Remember though, becoming more independent doesn’t mean you have to do everything alone. You can still reach out for help when you need it. Don’t expect yourself to be able to go from completely dependent on others to 100% independent quickly. Firstly, no one is truly 100% independent and secondly, it will take time to gain the experience and skills you need to take care of yourself.

People Checking In On You Less

If you’ve had a good support network throughout your recovery process, it can be scary when you notice that your friends and family aren’t checking in with you as much as they used to. It might even stir up those old worries of being abandoned.

This is a sign that the people who are important to you have seen the progress you’ve made and trust you to be able to take care of yourself without as much support as you once needed. This is a sign that you’re becoming more independent and not something to worry about.

No one loves you less because you’ve recovered and you can still ask for their help and support when you need it.

Learning To Trust Yourself

Others may have begun to trust you to live more independently but you still need to learn to trust yourself. Those early days of recovery are fraught with self-doubt. You’ll likely feel somewhat like a child who’s been thrust into a whole new world, scared and vulnerable.

Living with BPD makes it difficult to trust your thoughts, feelings, and judgments.

But as you celebrate your small victories and learn from your mistakes, you will begin to have more trust in yourself. This is trust in your recovery, trust in your abilities, and trust in your future.

People Assuming You’re Fully Recovered Now

Even after recovering from BPD, some ghosts will remain inside your head. There will be occasional blips, setbacks and maybe even relapses in your recovery.

Once you’ve recovered, some people may assume that everything is fine and “normal” with you. They might even begin to treat you a little worse than they used to because they don’t think that it matters as much anymore. A friend who might have never canceled a meet-up with you because they knew how much it’d hurt you might now assume that it’s no big deal if they cancel at the last minute.

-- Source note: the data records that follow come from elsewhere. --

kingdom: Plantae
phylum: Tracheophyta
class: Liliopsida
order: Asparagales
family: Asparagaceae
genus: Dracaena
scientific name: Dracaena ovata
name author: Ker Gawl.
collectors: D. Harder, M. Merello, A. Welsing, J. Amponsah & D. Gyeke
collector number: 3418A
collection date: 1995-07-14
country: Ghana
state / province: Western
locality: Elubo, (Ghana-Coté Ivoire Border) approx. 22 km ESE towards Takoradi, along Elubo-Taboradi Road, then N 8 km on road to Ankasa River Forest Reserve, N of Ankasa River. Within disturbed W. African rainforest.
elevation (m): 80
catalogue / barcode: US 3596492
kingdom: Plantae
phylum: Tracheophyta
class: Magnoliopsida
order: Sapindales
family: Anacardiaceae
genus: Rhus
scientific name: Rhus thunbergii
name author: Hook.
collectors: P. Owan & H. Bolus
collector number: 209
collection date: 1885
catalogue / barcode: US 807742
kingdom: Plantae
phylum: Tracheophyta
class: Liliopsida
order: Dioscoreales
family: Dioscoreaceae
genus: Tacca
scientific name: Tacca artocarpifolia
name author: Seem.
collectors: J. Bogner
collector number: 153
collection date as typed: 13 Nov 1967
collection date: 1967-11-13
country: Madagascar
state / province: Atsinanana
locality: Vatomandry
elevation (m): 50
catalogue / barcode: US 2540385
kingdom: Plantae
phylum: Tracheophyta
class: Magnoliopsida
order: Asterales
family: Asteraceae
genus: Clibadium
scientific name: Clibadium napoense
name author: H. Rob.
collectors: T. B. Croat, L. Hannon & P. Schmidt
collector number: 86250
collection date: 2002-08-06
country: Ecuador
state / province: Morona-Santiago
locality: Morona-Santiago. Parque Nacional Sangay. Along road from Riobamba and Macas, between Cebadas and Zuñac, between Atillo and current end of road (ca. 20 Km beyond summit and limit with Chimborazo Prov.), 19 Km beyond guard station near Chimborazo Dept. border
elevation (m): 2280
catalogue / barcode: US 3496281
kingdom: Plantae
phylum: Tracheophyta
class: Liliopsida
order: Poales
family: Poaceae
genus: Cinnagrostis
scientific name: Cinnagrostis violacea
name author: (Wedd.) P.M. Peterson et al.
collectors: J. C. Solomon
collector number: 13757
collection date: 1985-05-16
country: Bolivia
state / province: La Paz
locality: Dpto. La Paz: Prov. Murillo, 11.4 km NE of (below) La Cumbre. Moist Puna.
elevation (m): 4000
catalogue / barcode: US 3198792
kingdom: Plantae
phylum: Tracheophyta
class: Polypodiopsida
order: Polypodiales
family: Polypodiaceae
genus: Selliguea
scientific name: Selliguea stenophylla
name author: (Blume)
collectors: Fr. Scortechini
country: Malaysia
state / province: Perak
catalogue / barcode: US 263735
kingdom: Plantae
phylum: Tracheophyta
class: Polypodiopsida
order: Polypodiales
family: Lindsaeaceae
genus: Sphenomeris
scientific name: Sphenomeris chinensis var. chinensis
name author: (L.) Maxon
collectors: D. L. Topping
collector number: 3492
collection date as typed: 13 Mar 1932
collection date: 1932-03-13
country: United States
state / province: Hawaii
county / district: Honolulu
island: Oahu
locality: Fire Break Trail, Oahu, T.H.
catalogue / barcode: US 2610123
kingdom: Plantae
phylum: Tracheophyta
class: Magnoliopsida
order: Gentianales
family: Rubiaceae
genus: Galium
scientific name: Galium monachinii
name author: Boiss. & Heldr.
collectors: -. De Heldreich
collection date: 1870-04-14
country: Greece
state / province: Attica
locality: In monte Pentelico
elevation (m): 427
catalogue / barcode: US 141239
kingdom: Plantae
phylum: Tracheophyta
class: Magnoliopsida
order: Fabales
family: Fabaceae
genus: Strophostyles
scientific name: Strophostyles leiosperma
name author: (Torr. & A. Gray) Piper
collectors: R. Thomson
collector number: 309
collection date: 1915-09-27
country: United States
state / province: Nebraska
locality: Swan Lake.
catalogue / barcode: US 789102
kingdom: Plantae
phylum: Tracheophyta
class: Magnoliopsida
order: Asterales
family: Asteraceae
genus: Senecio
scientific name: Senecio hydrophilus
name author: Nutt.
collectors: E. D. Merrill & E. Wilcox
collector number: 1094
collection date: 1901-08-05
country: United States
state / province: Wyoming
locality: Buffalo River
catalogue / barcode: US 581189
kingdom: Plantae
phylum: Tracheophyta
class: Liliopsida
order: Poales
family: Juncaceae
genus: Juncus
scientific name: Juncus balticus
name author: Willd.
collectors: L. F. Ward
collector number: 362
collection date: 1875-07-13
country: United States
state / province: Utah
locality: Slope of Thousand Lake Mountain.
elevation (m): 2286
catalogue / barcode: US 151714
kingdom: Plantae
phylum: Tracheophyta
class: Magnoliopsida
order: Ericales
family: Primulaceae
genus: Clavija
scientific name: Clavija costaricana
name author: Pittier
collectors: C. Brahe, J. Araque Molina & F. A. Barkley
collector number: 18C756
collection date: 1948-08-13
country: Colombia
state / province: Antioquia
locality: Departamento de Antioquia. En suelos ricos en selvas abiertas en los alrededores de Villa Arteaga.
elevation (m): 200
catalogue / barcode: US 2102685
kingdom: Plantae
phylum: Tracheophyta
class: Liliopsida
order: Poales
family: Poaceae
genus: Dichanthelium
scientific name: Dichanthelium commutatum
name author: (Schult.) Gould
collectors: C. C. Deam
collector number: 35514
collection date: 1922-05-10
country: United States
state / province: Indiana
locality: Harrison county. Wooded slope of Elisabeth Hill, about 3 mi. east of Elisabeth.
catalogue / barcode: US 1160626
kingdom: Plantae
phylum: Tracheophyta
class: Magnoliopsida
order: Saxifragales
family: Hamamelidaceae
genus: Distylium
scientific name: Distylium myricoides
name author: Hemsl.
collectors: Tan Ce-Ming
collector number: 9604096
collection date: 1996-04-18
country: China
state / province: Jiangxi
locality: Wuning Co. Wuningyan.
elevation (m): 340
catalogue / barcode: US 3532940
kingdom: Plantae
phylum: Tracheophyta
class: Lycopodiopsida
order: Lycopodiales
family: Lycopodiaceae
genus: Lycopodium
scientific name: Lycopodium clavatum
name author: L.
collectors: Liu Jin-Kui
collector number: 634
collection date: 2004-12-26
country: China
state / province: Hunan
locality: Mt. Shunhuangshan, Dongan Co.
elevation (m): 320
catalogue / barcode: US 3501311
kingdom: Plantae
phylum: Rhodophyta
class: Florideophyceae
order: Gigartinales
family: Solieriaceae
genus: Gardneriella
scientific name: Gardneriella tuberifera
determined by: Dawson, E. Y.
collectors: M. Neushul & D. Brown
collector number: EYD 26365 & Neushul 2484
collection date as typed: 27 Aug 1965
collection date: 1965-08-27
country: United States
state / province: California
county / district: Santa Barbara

No matter how “recovered” you are, those old triggers can still hurt. But, you now have the skills and ability to cope with these things much better than you used to.

What are the challenges of recovering from BPD?

Final Thoughts

Recovering from BPD can be a frightening process, filled with uncertainty. One of the scariest aspects is the fear of relapse, as many people worry that they might fall back into bad habits. This uncertainty about the future can make it hard to trust that the recovery will last.

Facing deep-seated issues, confronting past traumas, and learning new coping mechanisms can be painful and disorienting. For many, their BPD can feel like a significant part of their identity. Trusting yourself again, after periods of intense self-doubt or distorted thinking, is often a slow and scary process, but it’s also a key part of moving forward.

If you’ve successfully recovered from BPD, what were some of the scariest parts of the recovery for you? Or, if you currently have BPD, what is it about the prospect of recovering that scares you the most? Let us know in the comment section below.